### Task instructions
Please write out the line containing "Ávila, Castilla y León" and each line after it through the end of the data, exactly, and nothing else.

### Material provided
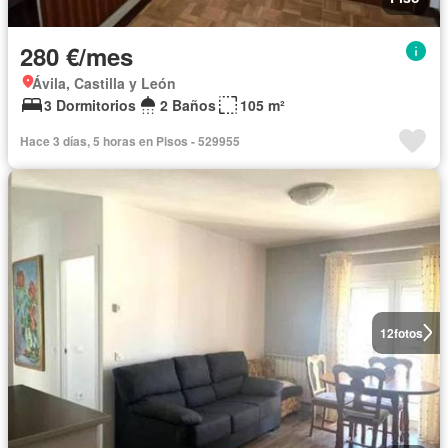
280 €/mes
Ávila, Castilla y León
3 Dormitorios
2 Baños
105 m²
Hace 3 días, 5 horas en Pisos - 529955
12
fotos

### Solution
Ávila, Castilla y León
3 Dormitorios
2 Baños
105 m²
Hace 3 días, 5 horas en Pisos - 529955
12
fotos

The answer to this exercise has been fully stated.